Mass of the arrow varies
Draw weight of the bow varies
Force distance rate varies (ie how much force it takes to draw a certain distance)
Degree of stack varies (stack is a rapid increase in draw weight when near maximum extension -- and yes most bows are non-linear when drawing)
Mass of limbs varies (affecting how fast limbs can accelerate during the release)

Soooooo, we need a picture to see who wins in all of the above.

Just an example of a possibility (not reality) a bow increases in draw weight by 2 pounds for every inch it is drawn past brace height of 6". It stacks to about 5 pounds for the last 2 inches at 28" draw. The arrow is 10 grains per pound of the bow's draw weight of 50 pounds. So the arrow is 500 grains. The limb tips are relatively massive so relatively slow to accelerate on release.

Question, does the arrow outrun the string before the nock reaches brace height, and if so where does it do that and at what velocity?

Josh, yeah I'm curious about that night thing -- did you guys start that or did we?

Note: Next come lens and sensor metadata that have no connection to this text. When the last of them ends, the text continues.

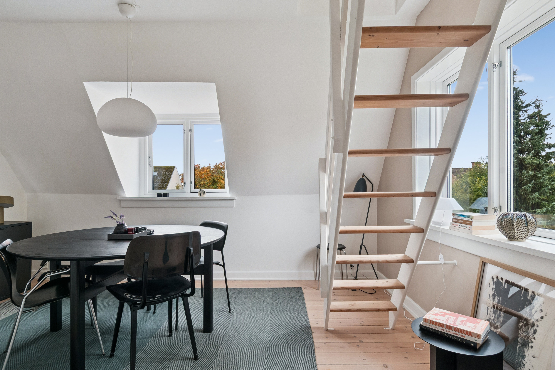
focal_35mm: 18
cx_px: 278
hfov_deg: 90.0
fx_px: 277
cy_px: 185
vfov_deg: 67.4
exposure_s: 1/8
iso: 400
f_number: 10
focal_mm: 12
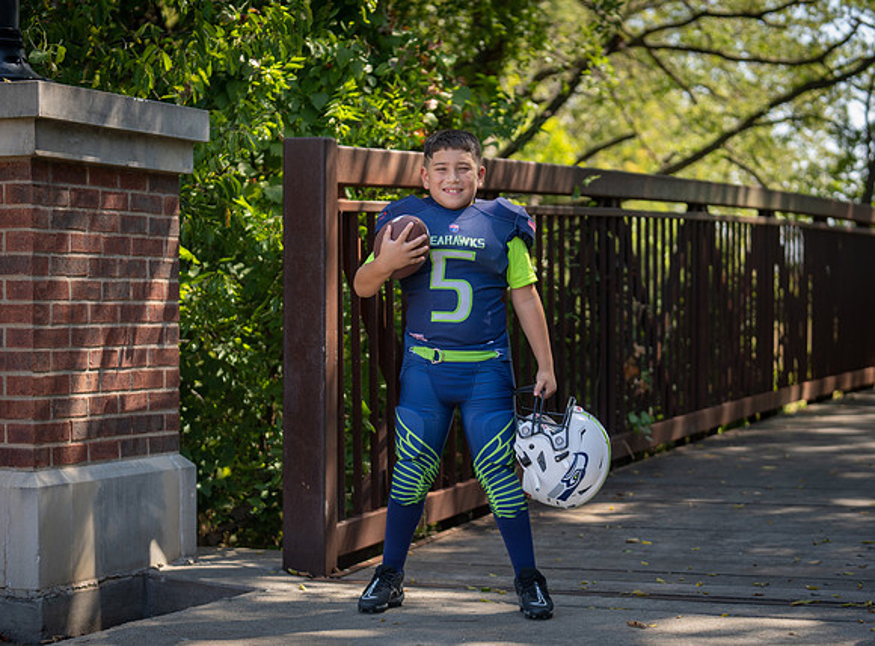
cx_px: 454
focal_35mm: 79
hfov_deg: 24.8
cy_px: 342
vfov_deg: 18.4
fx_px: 1992
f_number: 2.8
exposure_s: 1/320
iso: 100
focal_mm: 70
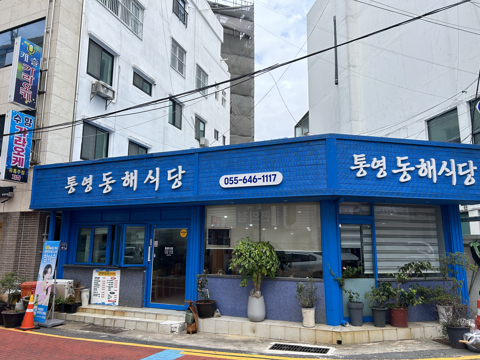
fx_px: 361
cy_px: 180
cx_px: 240
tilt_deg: +10.5
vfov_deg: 53.1
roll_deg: -0.3
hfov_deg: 67.3
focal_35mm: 26
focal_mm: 5.7
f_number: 1.5
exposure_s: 1/1311
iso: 50
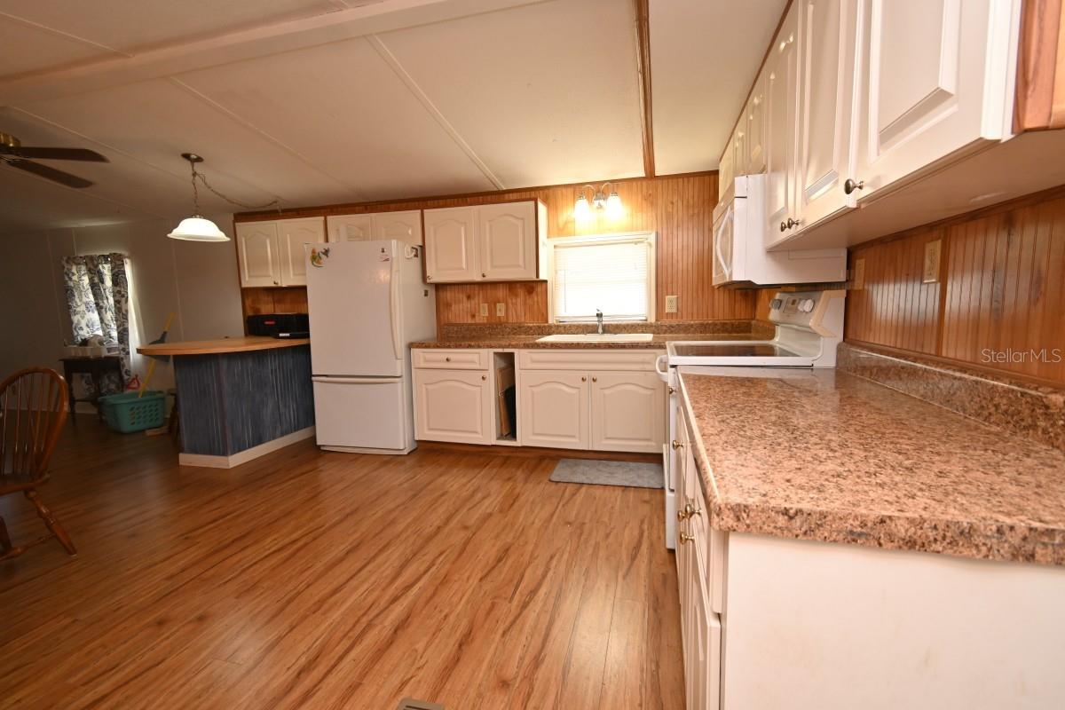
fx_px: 444
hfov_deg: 100.4
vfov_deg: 77.3
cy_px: 355
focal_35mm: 15
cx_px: 532
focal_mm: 10
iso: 400
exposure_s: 1/60
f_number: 4.5
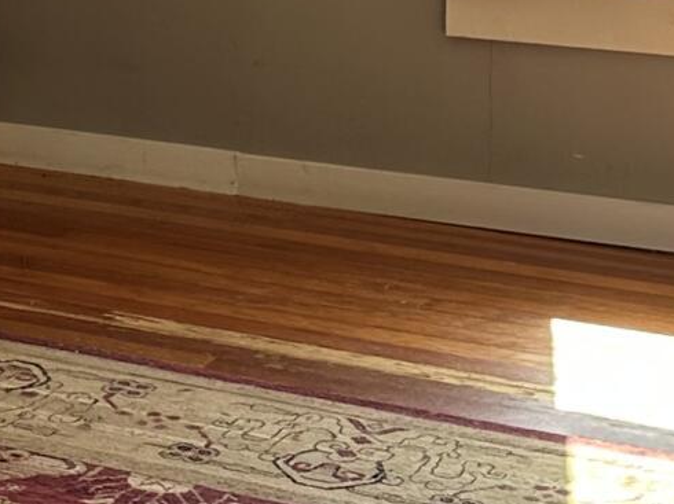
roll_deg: +0.6
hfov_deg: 12.6
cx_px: -393
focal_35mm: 147
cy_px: -205
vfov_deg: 9.8
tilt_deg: -4.2
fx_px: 2861
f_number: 1.78
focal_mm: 6.86
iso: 80
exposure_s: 1/121
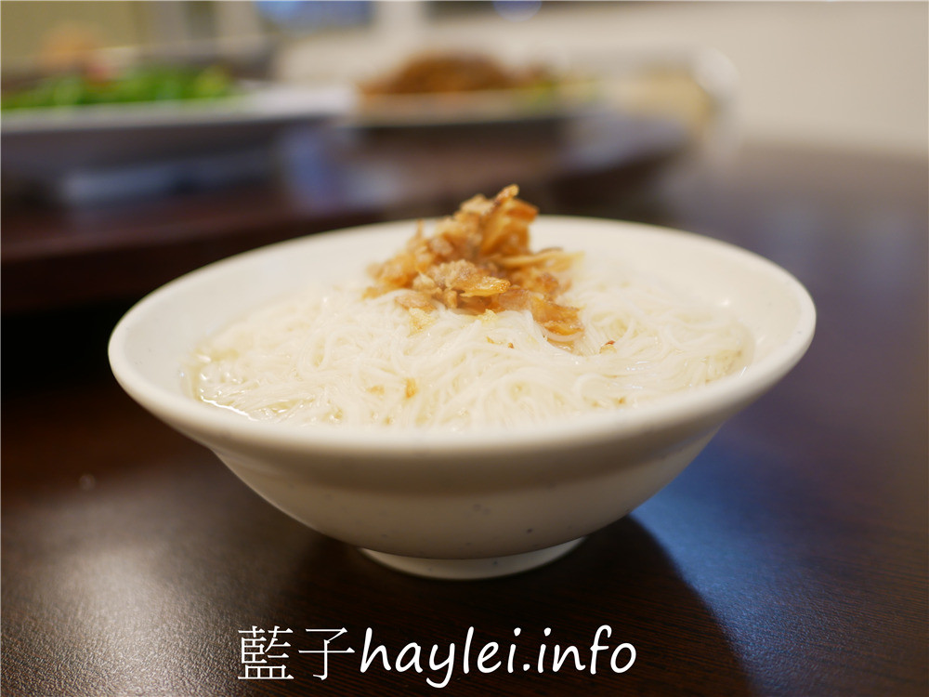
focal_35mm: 30
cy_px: 348
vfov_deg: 46.8
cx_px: 464
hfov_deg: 60.0
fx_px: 805
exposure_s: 1/60
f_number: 1.7
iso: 200
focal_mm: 15
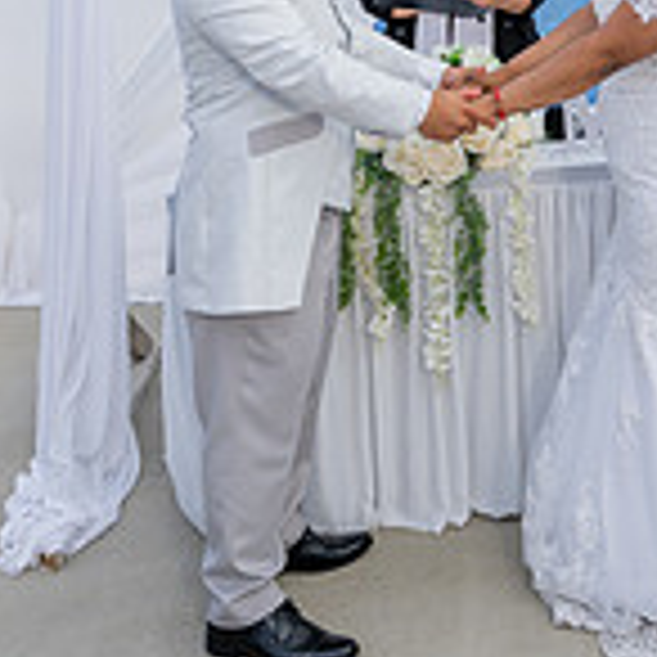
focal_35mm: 63
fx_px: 1353
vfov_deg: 24.0
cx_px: 562
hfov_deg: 26.6
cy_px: -194
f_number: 6.3
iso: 200
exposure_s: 1/125
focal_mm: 24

re. trigger and support for the bow -- support will need to be really solid to get good pics of the string for measurement purposes, so I won't be holding it. Might just try a microswitch in contact with the mechanical arrow release trigger, and then tune the Arduino's timing after seeing the first photos if there's any lag. I could also trigger early and bracket the flashes, if needed. Now there is no economical reason for 8 or 10 flashes only, as there was with the first idea of individual photoflash units. I could do 20.

s.




I love it when a Plan B comes together!